Our 2023 calendar theme, Preservation, is an ode to the art of preserving the harvest as well as a salute to the self-preservation of body and spirit. These have been challenging years! It’s fair to say we have been pickled and fermented, but that life goes on. It is the celebratory moments and the opportunities to come together that we relish.

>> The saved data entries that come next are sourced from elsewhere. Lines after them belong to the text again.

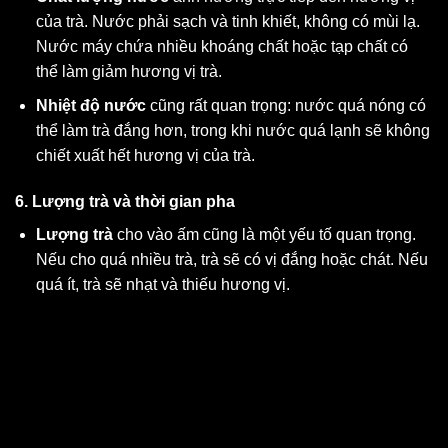
của trà. Nước phải sạch và tinh khiết, không có mùi lạ.
Nước máy chứa nhiều khoáng chất hoặc tạp chất có
thể làm giảm hương vị trà.
Nhiệt độ nước
cũng rất quan trọng: nước quá nóng có
thể làm trà đắng hơn, trong khi nước quá lạnh sẽ không
chiết xuất hết hương vị của trà.
6. Lượng trà và thời gian pha
Lượng trà
cho vào ấm cũng là một yếu tố quan trọng.
Nếu cho quá nhiều trà, trà sẽ có vị đắng hoặc chát. Nếu
quá ít, trà sẽ nhạt và thiếu hương vị.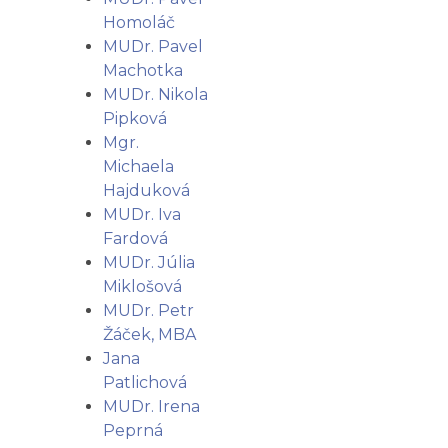
Homoláč
MUDr. Pavel
Machotka
MUDr. Nikola
Pipková
Mgr.
Michaela
Hajduková
MUDr. Iva
Fardová
MUDr. Júlia
Miklošová
MUDr. Petr
Žáček, MBA
Jana
Patlichová
MUDr. Irena
Peprná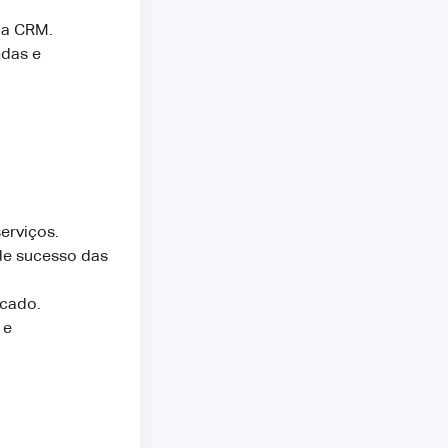
ma CRM.
ndas e
erviços.
de sucesso das
rcado.
 e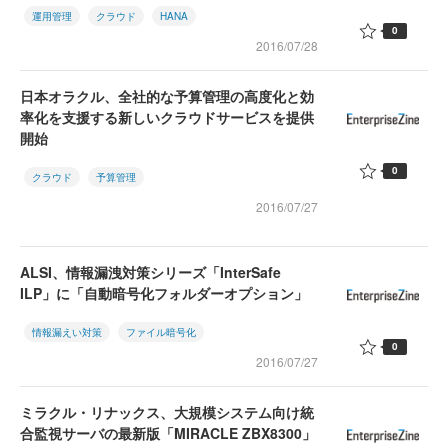
運用管理
クラウド
HANA
0
2016/07/28
日本オラクル、全社的な予算管理の高度化と効
率化を支援する新しいクラウドサービスを提供
開始
0
クラウド
予算管理
2016/07/27
ALSI、情報漏洩対策シリーズ「InterSafe
ILP」に「自動暗号化フォルダーオプション」
情報漏えい対策
ファイル暗号化
0
2016/07/27
ミラクル・リナックス、大規模システム向け統
合監視サーバの最新版「MIRACLE ZBX8300」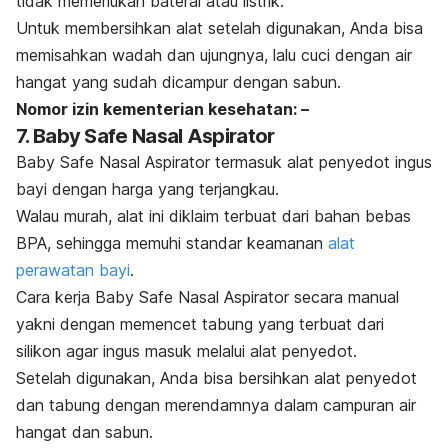
tidak memerlukan baterai atau listrik.
Untuk membersihkan alat setelah digunakan, Anda bisa
memisahkan wadah dan ujungnya, lalu cuci dengan air
hangat yang sudah dicampur dengan sabun.
Nomor izin kementerian kesehatan: –
7. Baby Safe Nasal Aspirator
Baby Safe Nasal Aspirator termasuk alat
penyedot ingus
bayi dengan harga yang terjangkau.
Walau murah, alat ini diklaim terbuat dari bahan bebas
BPA, sehingga memuhi standar keamanan
alat
perawatan bayi
.
Cara kerja Baby Safe Nasal Aspirator secara manual
yakni dengan memencet tabung yang terbuat dari
silikon agar ingus masuk melalui alat penyedot.
Setelah digunakan, Anda bisa bersihkan alat penyedot
dan tabung dengan merendamnya dalam campuran air
hangat dan sabun.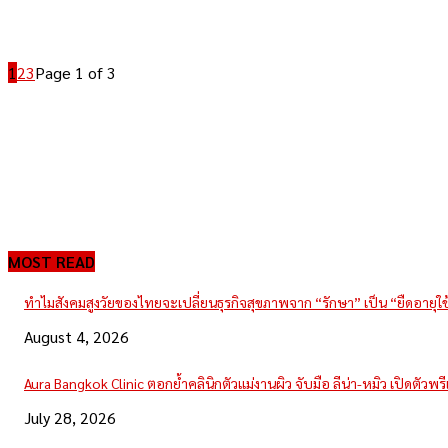
1
2
3
Page 1 of 3
MOST READ
ทำไมสังคมสูงวัยของไทยจะเปลี่ยนธุรกิจสุขภาพจาก “รักษา” เป็น “ยืดอายุใ
August 4, 2026
Aura Bangkok Clinic ตอกย้ำคลินิกตัวแม่งานผิว จับมือ ลีน่า-หมิว เปิดตัวพ
July 28, 2026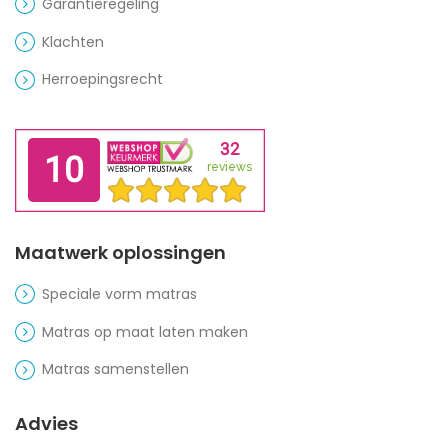
Garantieregeling
Klachten
Herroepingsrecht
Maatwerk oplossingen
Speciale vorm matras
Matras op maat laten maken
Matras samenstellen
Advies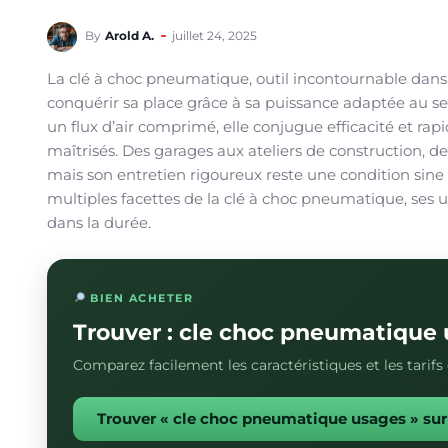
By
Arold A.
juillet 24, 2025
La clé à choc pneumatique, outil incontournable dans 
conquérir sa place grâce à sa puissance adaptée au ser
un flux d’air comprimé, elle conjugue efficacité et rap
maîtrisés. Des garages aux ateliers de construction, d
mais son entretien rigoureux reste une condition sine
multiples facettes de la clé à choc pneumatique, ses 
dans la durée.
BIEN ACHETER
Trouver : cle choc pneumatique
Comparez facilement les caractéristiques et les tarif
Trouver « cle choc pneumatique usages » s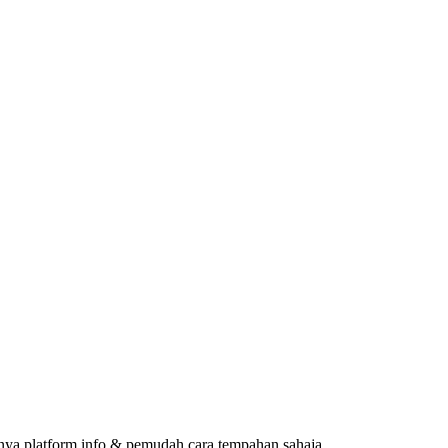
ya platform info & pemudah cara tempahan sahaja.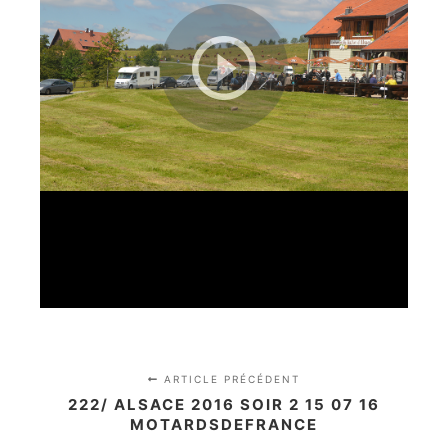
ARTICLE PRÉCÉDENT
222/ ALSACE 2016 SOIR 2 15 07 16
MOTARDSDEFRANCE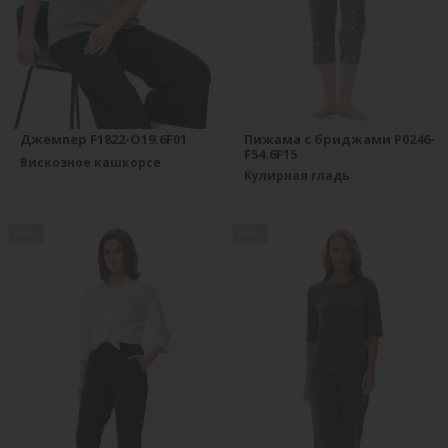
Джемпер F1822-O19.6F01
Пижама с бриджами P0246-
F54.6F15
Вискозное кашкорсе
Кулирная гладь
new
new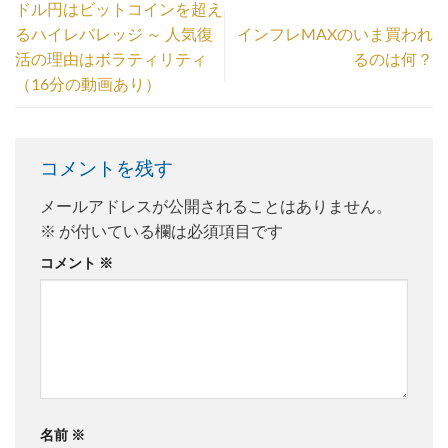
ドル円はビットコインを超え
るハイレバレッジ ～ 人気復
インフレMAXのいま買われ
活の理由はボラティリティ
るのは何？
（16分の動画あり）
コメントを残す
メールアドレスが公開されることはありません。
※
が付いている欄は必須項目です
コメント
※
名前
※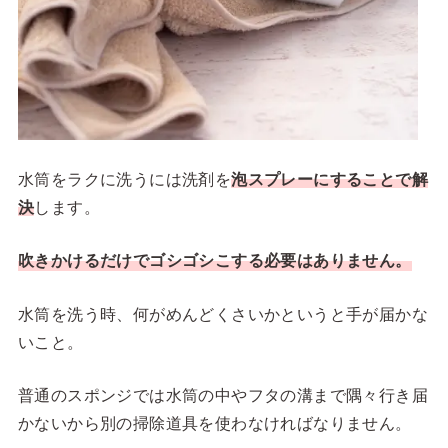
水筒をラクに洗うには洗剤を
泡スプレーにすることで解
決
します。
吹きかけるだけでゴシゴシこする必要はありません。
水筒を洗う時、何がめんどくさいかというと手が届かな
いこと。
普通のスポンジでは水筒の中やフタの溝まで隅々行き届
かないから別の掃除道具を使わなければなりません。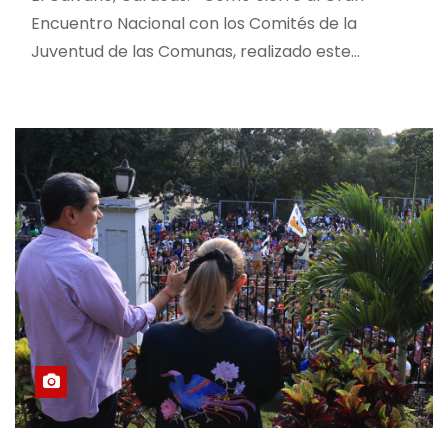
Encuentro Nacional con los Comités de la
Juventud de las Comunas, realizado este…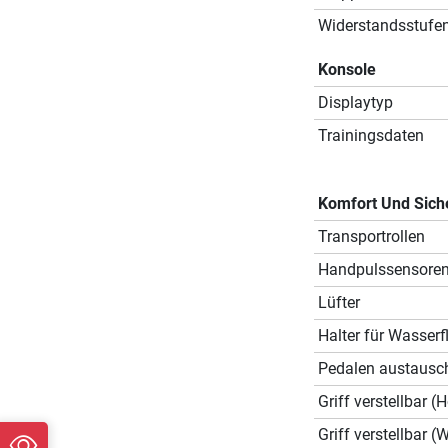
Widerstandsstufe
Konsole
Displaytyp
Trainingsdaten
Komfort Und Sich
Transportrollen
Handpulssensore
Lüfter
Halter für Wasserf
Pedalen austausc
Griff verstellbar (
Griff verstellbar (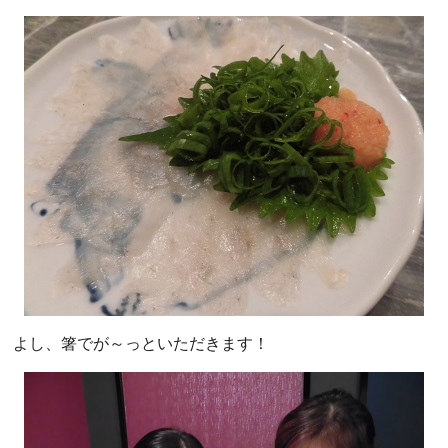
よし、箸でが～っといただきます！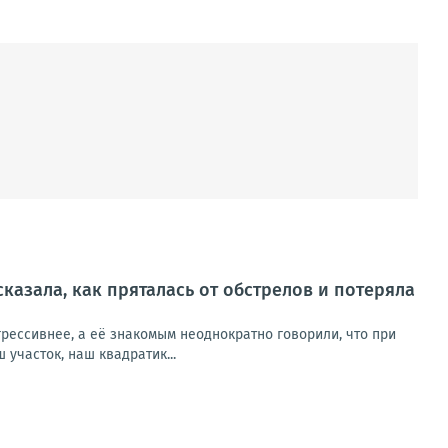
сказала, как пряталась от обстрелов и потеряла
рессивнее, а её знакомым неоднократно говорили, что при
участок, наш квадратик...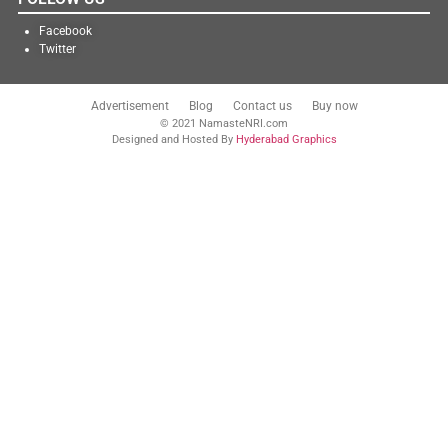
Facebook
Twitter
Advertisement
Blog
Contact us
Buy now
© 2021 NamasteNRI.com
Designed and Hosted By
Hyderabad Graphics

This month, and just in time for Thanksgiving, we’re celebrating with Cranberry Sauce recipe that’s the perfect addition to any holiday meal (and post-holiday meal!)

Cranberry Sauce

by Albert Bello, Pastry Chef

INGREDIENTS

  • 454 grams cranberries, defrosted preferred
  • 312 grams light brown sugar
  • 340 grams red wine or water
  • 4 Tablespoons lime juice
  • 1/2 teaspoon nutmeg (optional)
  • 1 teaspoon cinnamon (optional)
  • 1/2 teaspoon allspice (optional)

PROCEDURE

  • In a large bowl, pop the berries by hand (don’t worry if you don’t get them all). Add the sugar and let rest overnight to extract the juices.
  • The next day, put a plate in the fridge – this will be used to test the doneness of your sauce.
  • To a saucepan add berry mixture, red wine, lime juice, spices, and heat on high for a few minutes, being careful not to burn the mix. Lower to medium and cook until you see small bubbles popping on the surface.
  • Continue cooking till thick, stirring carefully with a spatula to ensure it doesn’t stick to the bottom of the pan and burn, about 15 minutes.
  • Place a dollop on your chilled plate to test the thickness. When you’re satisfied, remove from heat and allow to cool completely.